"The Saddest Words: William Faulkner's Civil War," Michael Gorra's penetrating and elegantly written consideration of William Faulkner's writing and sensibility, takes its title from the author's most famous sentence: "The past is never dead. It's not even past."

Those words are key to the place of the Civil War in Faulkner's creative mind, to the construction of his best work, to the minds of his characters, white and Black, and to his own uneasy apprehension of slavery's legacy. Though Faulkner only occasionally describes the conduct of the war in his stories, Gorra shows how it is ever present, "the eye of the hurricane, the still center of destruction." And circling around it are what Faulkner did write about: the violence, hatred and corrosive secrets that are its reverberations.

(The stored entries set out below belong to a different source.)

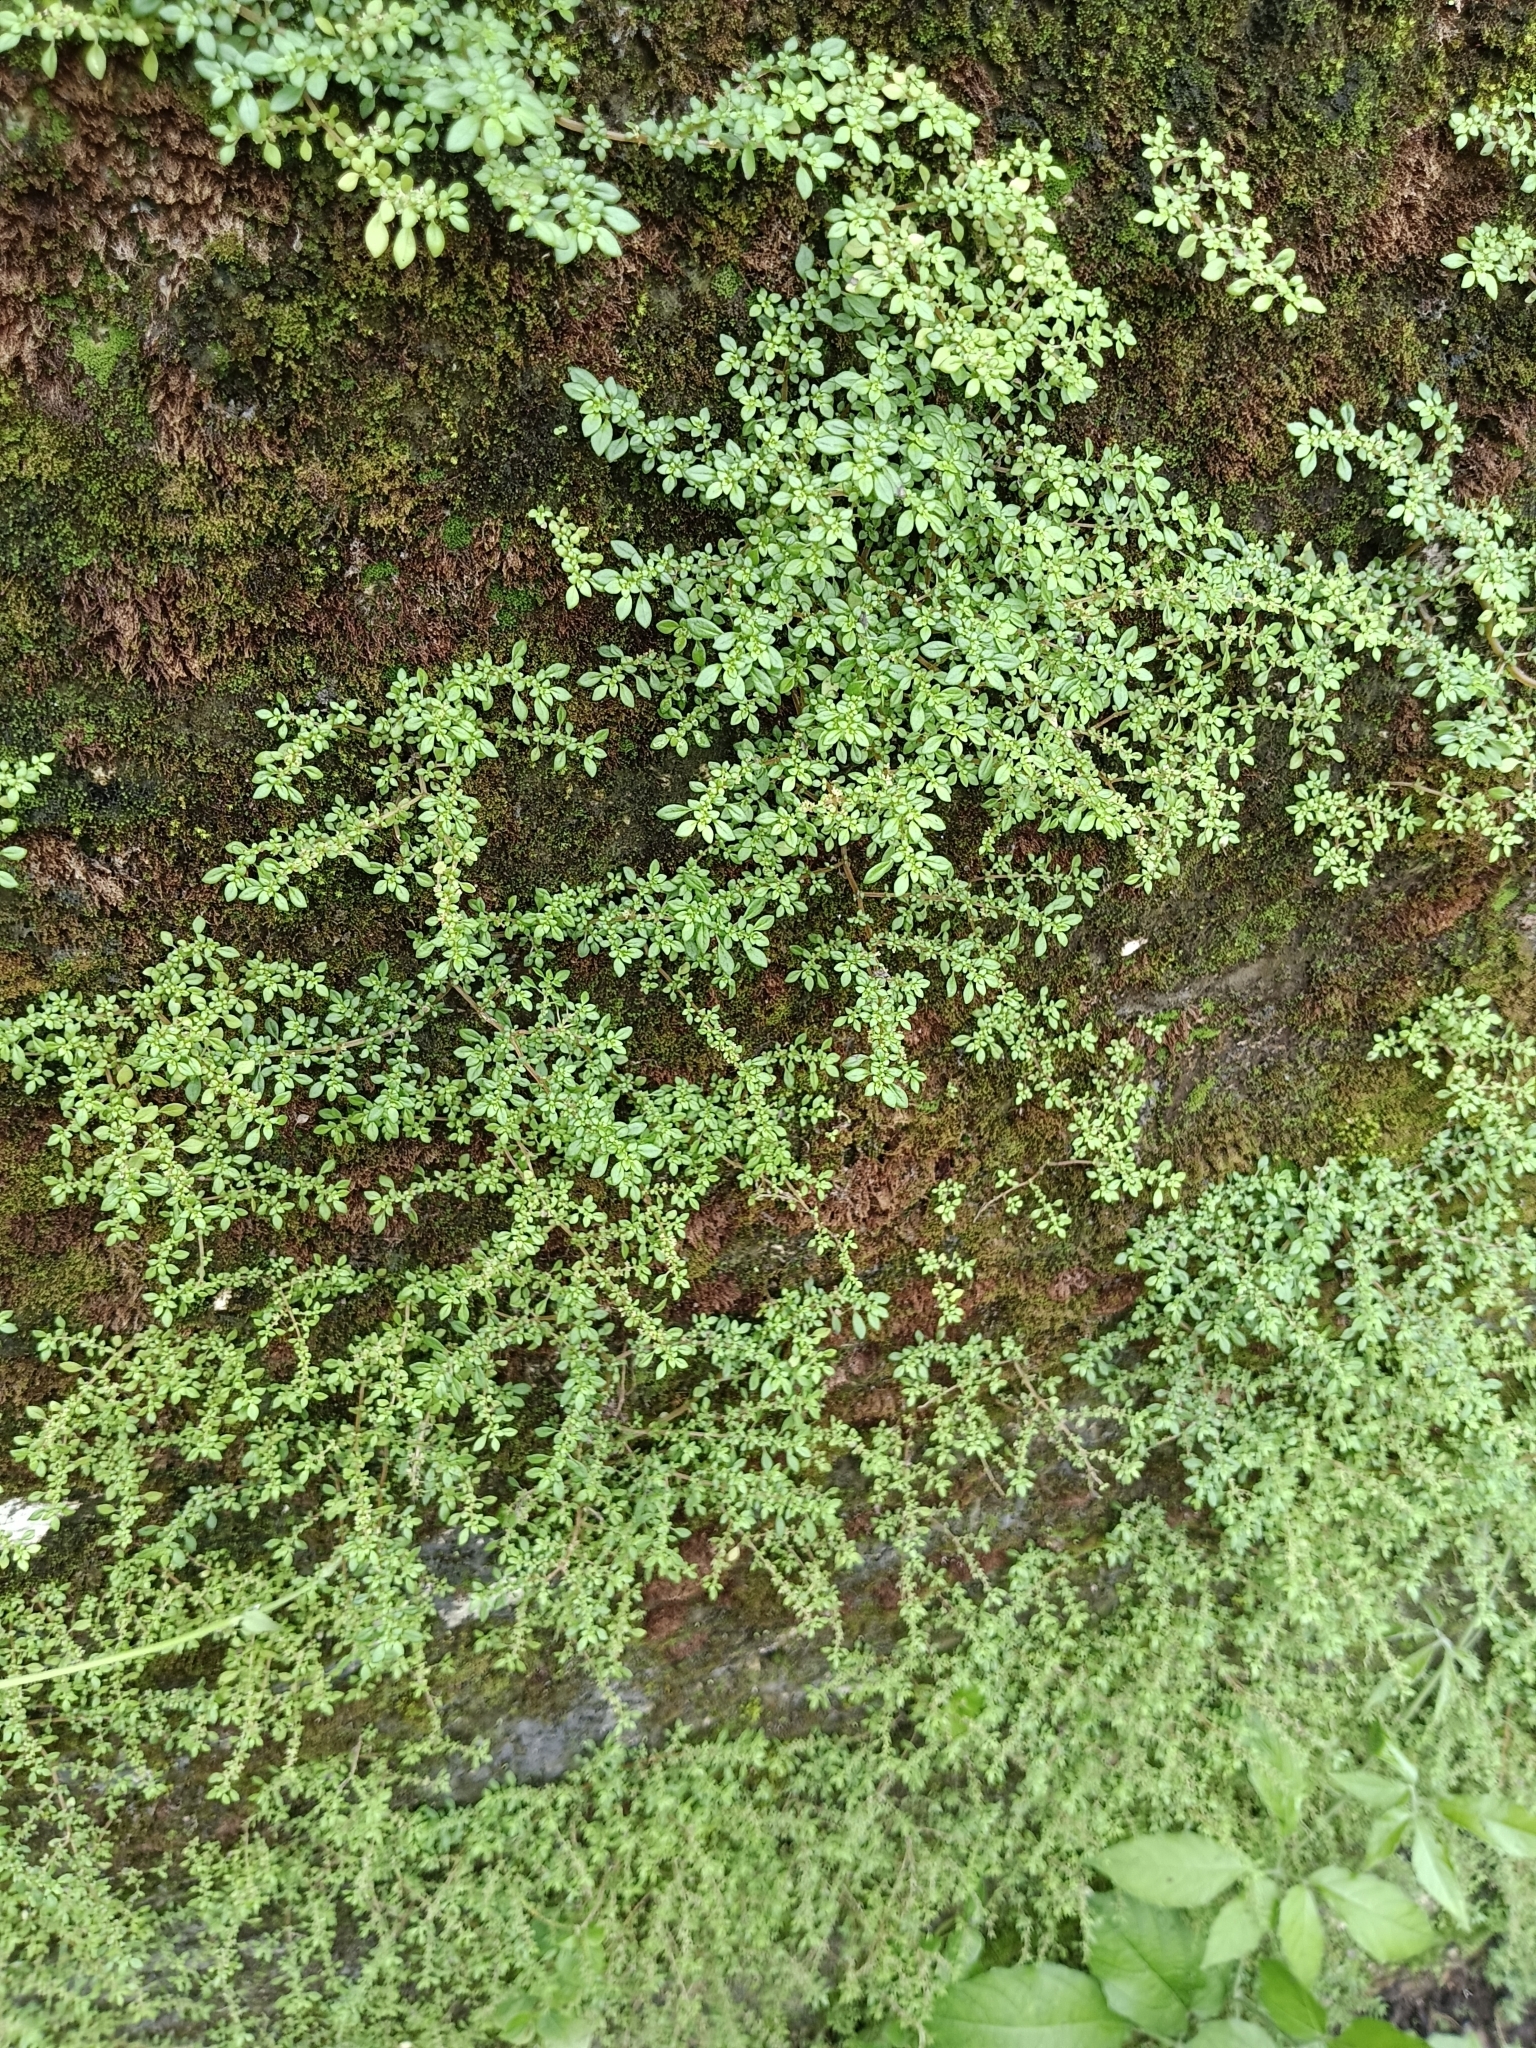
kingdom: Plantae
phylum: Tracheophyta
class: Magnoliopsida
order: Rosales
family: Urticaceae
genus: Pilea
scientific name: Pilea microphylla
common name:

Faulkner's white characters' engagement with the world is dominated by a past shrouded in a miasma of bad faith — by nostalgia for a golden antebellum age and the Lost Cause. But that feeling of yearning and loss cannot erase family histories of unmentionable crimes. Present and past mingle in both white and Black characters' minds; thus the often exasperating, incohesive narrative coming out of their thoughts.

Their lives are vitiated by bygone murders, beatings, rapes and multigenerational incest — the secret, sordid reality of slavery in those halcyon days. Faulkner, Gorra writes, "was always drawn to the outer edge of the sayable, the stories nobody quite wants to tell or to hear." Evasion made palpable is constituent of both the structure and sense of Faulkner's stories.

Faulkner's own daily operating beliefs were racist, but, as Gorra writes: "The pen made him honest, and from the beginning he skinned his eyes at the racial hierarchy in which a part of him never stopped believing." When it came to the question of race in the South, "no white writer in our literature thought longer and harder about that problem, the one that the Civil War's aftermath had set in place."

This is only to touch the surface of this fine book which, while sharply focused on Faulkner's writing, is broad in the scope of its research. Gorra has drawn on Faulkner's life and family story; his various works; letters, journals, histories, and fiction of the period; and the historiography of the Civil War and its aftermath. Most welcome of all, he writes with clarity and grace, producing a work that is deep and learned without being deformed by jargon or academic costiveness.

"The Saddest Words" has, quite simply, been a revelation to me, for truth to tell, few books have annoyed me so much as Faulkner's novels. The overwrought prose, the caginess and evasion, those jumbled chronologies, all that obsessive circling and circling — it gave me the hives. But now I see that all this beating about the bush and this tatterdemalion approach to narrative is actually getting at something and that I will appreciate its full force when I once again open the novels I never could finish.

Katherine A. Powers, a Minnesota native, also reviews for the Washington Post and the Wall Street Journal.

The Saddest Words
By: Michael Gorra.
Publisher: Liveright, 400 pages, $29.95.